If you are on track to reach your goals, then it depends, Rau says. High-yield savings provides a great risk-free way to allow your cash to grow right now. If that’s attractive, then Rau would recommend Americans drive more to a high-yield savings than other post-tax investments—but, again, only if their other goals are taken care of first.
“If everything else in their financial profile is where it needs to be and the cash is truly idle, it makes sense to move it to a higher yielding account type, including money-market, short-term CDs, and short-term Treasuries,” Shafer adds.
Remember there’s an “opportunity cost” to high-yield savings
While rates approaching 5% on high-yield savings accounts are a welcome increase, the vast majority of financial professionals Fortune spoke with did not recommend investors completely stop contributing to their various investing accounts in favor of high-yield savings.

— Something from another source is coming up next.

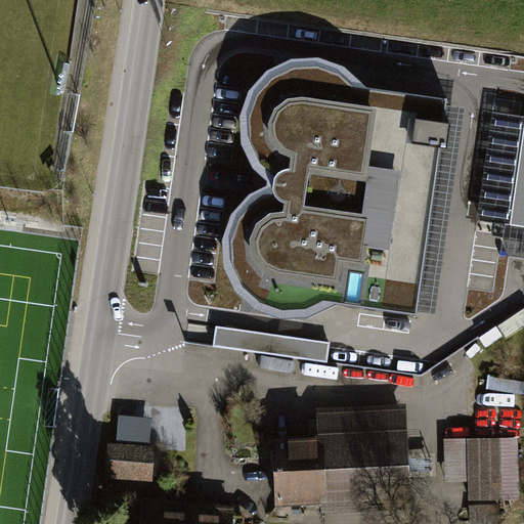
[(260,177),(269,185),(268,198),(261,201),(244,211),(234,222),(227,237),(224,259),(229,279),(243,298),(265,313),(297,315),(322,306),(413,318),(442,100),(350,91),(341,85),(326,75),(309,70),(287,72),(269,78),(252,95),(241,116),(239,140),(249,163),(260,177)]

Investors need to remember that the amount allocated to the high-yield savings accounts also comes with an “opportunity cost,” says Jiayi (Kristy) Xu, a CFP and founder of Global Wealth Harbor.
The past 50 years of market data show that the average one-year S&P 500 index return after the above-average peak inflation is 17% and the average three-year S&P 500 index accumulative return after the above-average peak inflation is 46%. “For long-term investors who consider growth to be their investment goal, allocating funds away from the equity market to put into high-yield savings accounts means they might lose the opportunities to take advantage of the equity market,” Xu says.
Savings accounts are not a replacement for traditional long-term investments such as the stock market, adds Ben Wacek, CFP and founder of Minnesota-based Guide Financial Planning.
“Though there is much uncertainty in the stock market and it’s very difficult, if not impossible, to know where it will go over the short term, stock market investors have been rewarded by sticking with an allocation to stocks over the long term,” he says, noting that the U.S. stock market has provided a return of about 10% per year over the last century. So if an investor had $10,000 in a savings account yielding a 5% APY for 30 years, they’d have about $43,000. But those investing and getting a 10% average annual return would have about $174,000 after 30 years, Wacek calculates.
Don’t sell to stash cash
It’s one thing for investors to look around for the best rate on their existing cash, but it’s another to sell off investments. Financial planners don’t advise taking that route for most investors—especially younger Americans with long time horizons.
Why? Stocks and bonds are still well off their all-time highs—and typically investors generally don’t want to sell low, says Bryan Minogue, CFP and founder of Wisconsin-based Kardinal Financial.
“For long-term investors, you should still expect a higher return from stocks and bonds compared to cash,” Minogue says. But you don’t want to make a habit of selling your investments in the midst of bear markets if you can avoid it.